I have been on a housecleaning spree lately. We did some remodeling that made a mess of the house. It was so difficult to get it clean afterward that I decided to try to keep it that way.
To make it easier, I allocated a different day of the week to each section of the house: kitchen on Mondays, living room on Tuesdays, etc. An advantage to this is that by only thinking about that one space, I am willing to take the time to clean it more thoroughly. An hour a day in a single space is easier to face than five or six hours at once for the entire house.
Why should you care about my housecleaning? Because I’ve learned a lesson from it that may apply to how God deals with the sin in my life, and maybe in yours as well.
- On my first pass through after the remodel, the goal was just to restore some semblance of order.
- The second pass, on my first space-specific days, I cleaned pretty thoroughly.
- On the space-specific days of the next week, I was inspired to do things like move the furniture out of the way, or vacuum under the bed. 🙂
- The next cycle, I didn’t have the distraction of “this place is a mess”. So I was able to notice the smaller spots that usually get overlooked: the windowsills, baseboards, door frames, chair legs.
It seems that each time a given space’s turn comes back around, I find something new that I hadn’t thought to clean before. And, of course, the main obvious spots always need dusting, vacuuming and mopping again. Nothing ever stays clean; it’s an ongoing, never-ending process.
God’s “Housework” in Me
Hmmm…. Does God do that in my life? I have big, repetitive sin-dirt that constantly needs attention. Even if the usual problems are swatted down temporarily, there’s always something else waiting to be noticed.

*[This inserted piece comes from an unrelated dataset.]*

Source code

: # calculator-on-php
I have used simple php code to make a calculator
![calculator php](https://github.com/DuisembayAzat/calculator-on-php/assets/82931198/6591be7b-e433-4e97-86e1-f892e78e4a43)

For instance, maybe I’m doing better at consistent Bible study. But I’m still on the lazy side, not taking meals to a shut-in but instead waiting for someone else to handle it. Then I make the effort to tangibly show God’s love to someone, but find myself snapping selfishly at my husband if something doesn’t go my way. Or I manage not to snap, but realize that there are things that I’m neglecting to pray about: sick friends, world crises, etc. There’s no telling what dusty corners God knows about that I haven’t even registered are wrong and need to be fixed.
King David had the same problem. In Psalm 19:12 he says “Who can discern his errors? Acquit me of hidden faults.” Again, in Psalm 139:23-24, he says “Search me, O God, and know my heart; Try me and know my anxious thoughts; And see if there be any hurtful way in me, And lead me in the everlasting way.” He is asking for God to keep cleaning every dirty spot until he is completely righteous.
This brings up the point that David could never be completely righteous; neither can I. We will always have recurring sin, or another unnoticed corner that needs to be addressed.
Confession time: I’m not sure that I can always join David in his prayer. Sometimes I don’t want to know. about my sin. I’d rather hide from it in my ignorance-is-NOT-bliss than face the work of cleaning up every corner. That in itself is a sin!
God Does the Scrubbing
The good news of the Gospel is that God does the work. I’m like a child who just needs to sit still and let my parents wash my face and give me a bath.
First, Jesus took on my dirt, and traded His righteousness to me in its place (2 Corinthians 5:21). God already sees me as being just as clean as Jesus, in so far as my future with Him is assured. Christians use the word “justification” for that part; we are justified — made right with God — simply by accepting Jesus (Romans 3:24).
We use the word “sanctification” for the everyday cleaning that continually makes us a bit shinier in this life. Each time God works on me, I will become more like the person God designed me to be, a tiny bit more like Jesus (2 Peter 3:18, Philippians 1:6, Acts 20:32). The Bible uses the word in two related contexts: Sometimes it is a synonym for “holy“, meaning the Christian has been set apart (sanctified) for a special purpose; other times it is the process of growing into that holiness and purpose.
These can easily get mingled and confused, making it look as if we need to clean up our act before God will accept us. But that is backwards: Justification happens first and once for all time. Sanctification comes afterward, and is a life-long process.
In my housecleaning, every time through the same room I can clean a little deeper, finding another dusty or disorganized spot (or one that has gotten dirty again since the last cleaning). In my life, God will keep cleaning out sinful corners until none is left. I’m sure that my house will be completely spotless long before I am!
Please be patient. God isn’t finished with me yet.